JUBA — South Sudan army said on Friday that it will graduate the first batch of unified forces provided for in ten revitalized peace agreement in separate phases due to logistical and environmental challenges.
South Sudan was expected to graduate over 50,000 peace soldiers on August 30 to take charge of security during the ongoing transitional period recently extended by two years.
The troops comprised police, army, civil defense, wildlife service, and prison services.
Army spokesman Maj. Gen. Lul Ruai Koang said the parties couldn’t graduate all the forces on August 30 due to logistic and environmental challenges.
“There was a proposal of two-third of graduation modularity, one is simultaneous graduation that was a proposal intended to ensure that all forces are graduated on the same day on 30th August,” he told Sudans Post in an exclusive interview on Friday.
“The second proposal was graduation in phases and now because of logistical challenges and other environmental related challenges it couldn’t be possible for forces to graduate simultaneously,” Koang said.
Koang said the forces in Upper Nile and Bhar el Ghazal regions will wait until the graduation of the forces around the capital Juba.
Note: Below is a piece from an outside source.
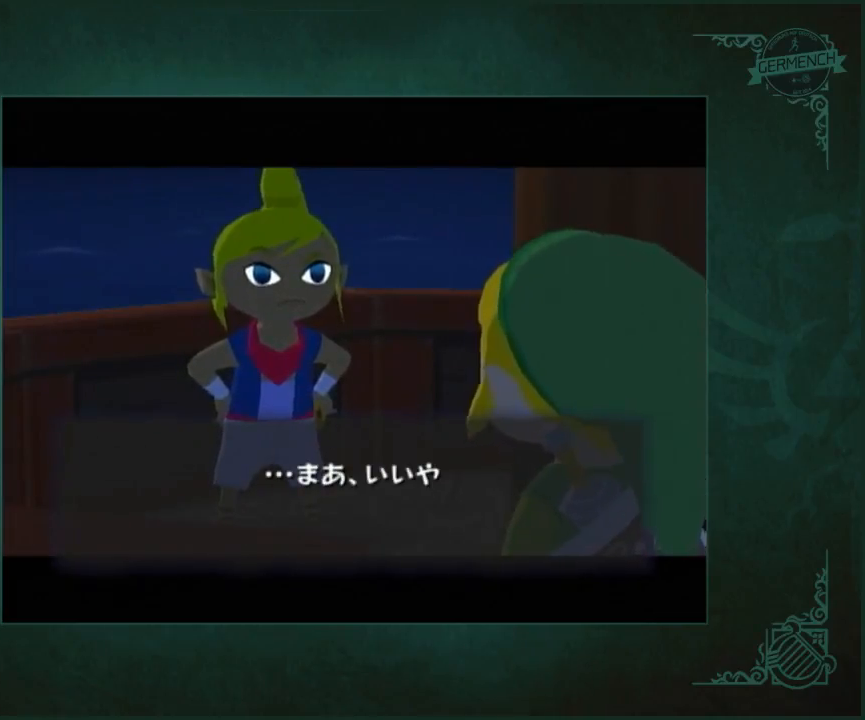
{"buttons": ["A"], "left_stick": "center", "right_stick": "center"}
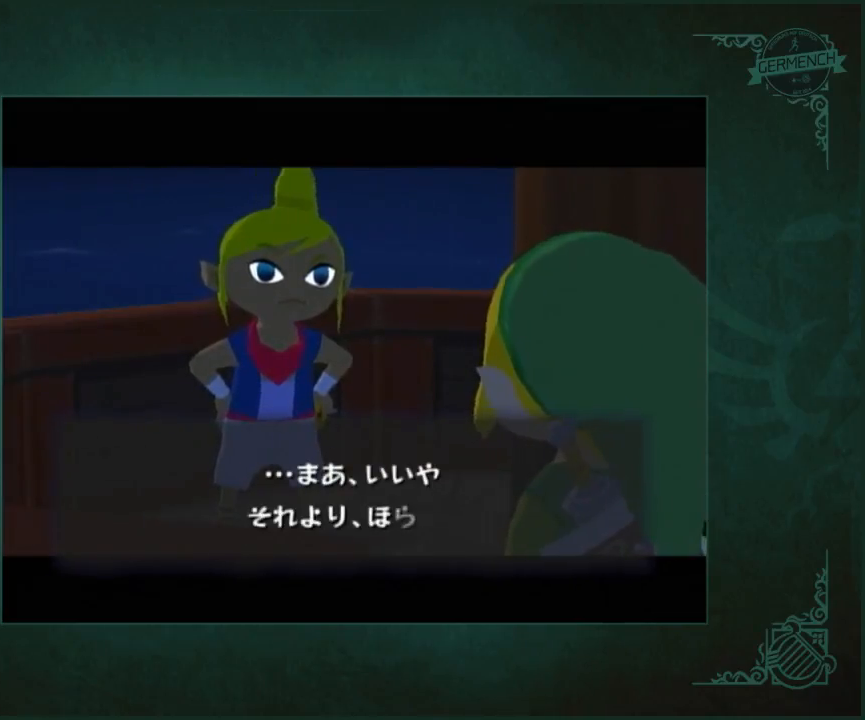
{"buttons": ["A"], "left_stick": "center", "right_stick": "center"}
“There was the number of activities that were to be undertaken for graduation and we had called them pre-graduation activities and that was prepositioning of food supply, uniform, medicine, verification of forces in each training center and rehearsal for graduation,” he said.
He said the committee is working hard to pass out forces in Upper Nile and Bhar el Ghazal regions.
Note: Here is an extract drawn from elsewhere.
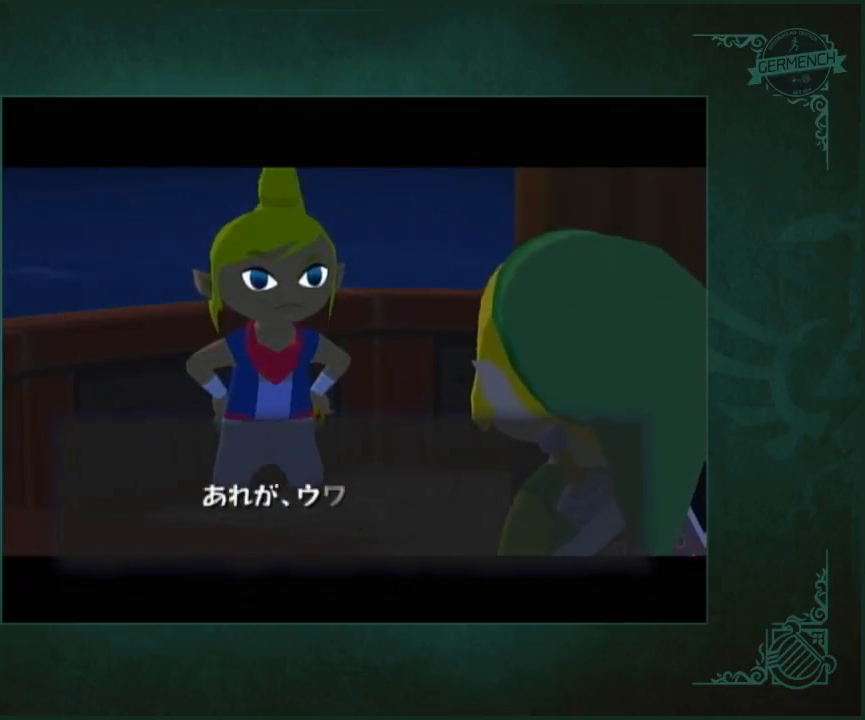
{"buttons": ["A"], "left_stick": "center", "right_stick": "center"}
“We are continuing with meetings for pre-graduation requirements for other forces in greater Upper Nile and greater Bhar el Ghazal,” he said.
He said food supply has been dispatched to training centers in Greater Bahr el Ghazal.
“We have food in Wau and are yet to be delivered to the three training centers in greater Bahr el Ghazal, namely Masana Biira, Mapel, and Pantit.”
“We couldn’t do the graduation simultaneously because there are some training centers that are inaccessible because of floods and bad roads.”